• To-do item:
Among the entries below, find each line with "VENECIA" and show it.

========

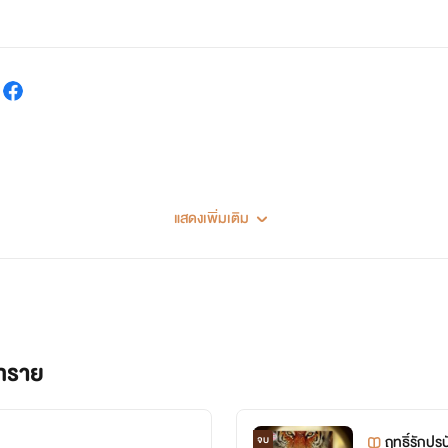
แสดงเพิ่มเติม
ยทราย
ฤทธิ์รักปรป
จบ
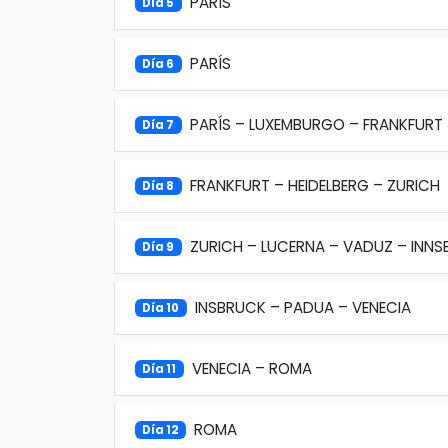
PARÍS
Día 5
PARÍS
Día 6
PARÍS – LUXEMBURGO – FRANKFURT
Día 7
FRANKFURT – HEIDELBERG – ZURICH
Día 8
ZURICH – LUCERNA – VADUZ – INN
Día 9
INSBRUCK – PADUA – VENECIA
Día 10
VENECIA – ROMA
Día 11
ROMA
Día 12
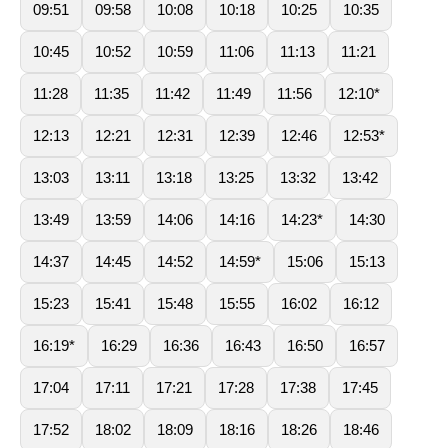
09:51
09:58
10:08
10:18
10:25
10:35
10:45
10:52
10:59
11:06
11:13
11:21
11:28
11:35
11:42
11:49
11:56
12:10*
12:13
12:21
12:31
12:39
12:46
12:53*
13:03
13:11
13:18
13:25
13:32
13:42
13:49
13:59
14:06
14:16
14:23*
14:30
14:37
14:45
14:52
14:59*
15:06
15:13
15:23
15:41
15:48
15:55
16:02
16:12
16:19*
16:29
16:36
16:43
16:50
16:57
17:04
17:11
17:21
17:28
17:38
17:45
17:52
18:02
18:09
18:16
18:26
18:46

========

• Expected answer:
INSBRUCK – PADUA – VENECIA
VENECIA – ROMA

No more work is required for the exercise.